A run of records:
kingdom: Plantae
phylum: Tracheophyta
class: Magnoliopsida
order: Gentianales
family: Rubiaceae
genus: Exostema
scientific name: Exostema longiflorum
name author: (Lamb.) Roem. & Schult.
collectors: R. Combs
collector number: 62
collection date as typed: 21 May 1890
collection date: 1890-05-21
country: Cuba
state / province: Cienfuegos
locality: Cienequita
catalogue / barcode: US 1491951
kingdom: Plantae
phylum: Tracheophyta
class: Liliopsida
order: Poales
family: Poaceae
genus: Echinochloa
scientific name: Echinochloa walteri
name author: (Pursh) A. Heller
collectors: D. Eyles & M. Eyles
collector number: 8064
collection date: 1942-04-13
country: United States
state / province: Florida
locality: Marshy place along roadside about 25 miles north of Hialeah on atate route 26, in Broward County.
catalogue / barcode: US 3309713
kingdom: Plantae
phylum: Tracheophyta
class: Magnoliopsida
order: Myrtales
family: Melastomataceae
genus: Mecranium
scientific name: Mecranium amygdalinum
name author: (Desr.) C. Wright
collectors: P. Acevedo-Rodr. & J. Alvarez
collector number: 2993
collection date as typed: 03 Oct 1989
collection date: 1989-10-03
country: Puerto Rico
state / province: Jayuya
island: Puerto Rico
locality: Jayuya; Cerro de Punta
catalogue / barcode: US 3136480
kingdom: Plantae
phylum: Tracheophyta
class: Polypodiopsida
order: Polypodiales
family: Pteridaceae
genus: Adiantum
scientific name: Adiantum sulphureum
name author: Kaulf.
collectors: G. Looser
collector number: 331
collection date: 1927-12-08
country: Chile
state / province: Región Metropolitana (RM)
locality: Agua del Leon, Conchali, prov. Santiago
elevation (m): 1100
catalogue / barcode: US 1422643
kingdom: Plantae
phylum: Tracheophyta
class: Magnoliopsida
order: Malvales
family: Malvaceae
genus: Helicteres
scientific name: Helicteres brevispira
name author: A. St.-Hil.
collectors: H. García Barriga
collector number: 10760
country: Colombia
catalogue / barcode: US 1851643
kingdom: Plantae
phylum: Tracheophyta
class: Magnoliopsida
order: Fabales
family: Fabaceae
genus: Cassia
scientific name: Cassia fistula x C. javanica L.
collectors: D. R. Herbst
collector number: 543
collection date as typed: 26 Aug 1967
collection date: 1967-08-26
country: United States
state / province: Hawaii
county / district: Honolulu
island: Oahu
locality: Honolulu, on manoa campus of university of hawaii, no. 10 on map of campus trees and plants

Exercise goal:
Reproduce every line of the records above word for word, keeping the original order.

Answer in full:
kingdom: Plantae
phylum: Tracheophyta
class: Magnoliopsida
order: Gentianales
family: Rubiaceae
genus: Exostema
scientific name: Exostema longiflorum
name author: (Lamb.) Roem. & Schult.
collectors: R. Combs
collector number: 62
collection date as typed: 21 May 1890
collection date: 1890-05-21
country: Cuba
state / province: Cienfuegos
locality: Cienequita
catalogue / barcode: US 1491951
kingdom: Plantae
phylum: Tracheophyta
class: Liliopsida
order: Poales
family: Poaceae
genus: Echinochloa
scientific name: Echinochloa walteri
name author: (Pursh) A. Heller
collectors: D. Eyles & M. Eyles
collector number: 8064
collection date: 1942-04-13
country: United States
state / province: Florida
locality: Marshy place along roadside about 25 miles north of Hialeah on atate route 26, in Broward County.
catalogue / barcode: US 3309713
kingdom: Plantae
phylum: Tracheophyta
class: Magnoliopsida
order: Myrtales
family: Melastomataceae
genus: Mecranium
scientific name: Mecranium amygdalinum
name author: (Desr.) C. Wright
collectors: P. Acevedo-Rodr. & J. Alvarez
collector number: 2993
collection date as typed: 03 Oct 1989
collection date: 1989-10-03
country: Puerto Rico
state / province: Jayuya
island: Puerto Rico
locality: Jayuya; Cerro de Punta
catalogue / barcode: US 3136480
kingdom: Plantae
phylum: Tracheophyta
class: Polypodiopsida
order: Polypodiales
family: Pteridaceae
genus: Adiantum
scientific name: Adiantum sulphureum
name author: Kaulf.
collectors: G. Looser
collector number: 331
collection date: 1927-12-08
country: Chile
state / province: Región Metropolitana (RM)
locality: Agua del Leon, Conchali, prov. Santiago
elevation (m): 1100
catalogue / barcode: US 1422643
kingdom: Plantae
phylum: Tracheophyta
class: Magnoliopsida
order: Malvales
family: Malvaceae
genus: Helicteres
scientific name: Helicteres brevispira
name author: A. St.-Hil.
collectors: H. García Barriga
collector number: 10760
country: Colombia
catalogue / barcode: US 1851643
kingdom: Plantae
phylum: Tracheophyta
class: Magnoliopsida
order: Fabales
family: Fabaceae
genus: Cassia
scientific name: Cassia fistula x C. javanica L.
collectors: D. R. Herbst
collector number: 543
collection date as typed: 26 Aug 1967
collection date: 1967-08-26
country: United States
state / province: Hawaii
county / district: Honolulu
island: Oahu
locality: Honolulu, on manoa campus of university of hawaii, no. 10 on map of campus trees and plants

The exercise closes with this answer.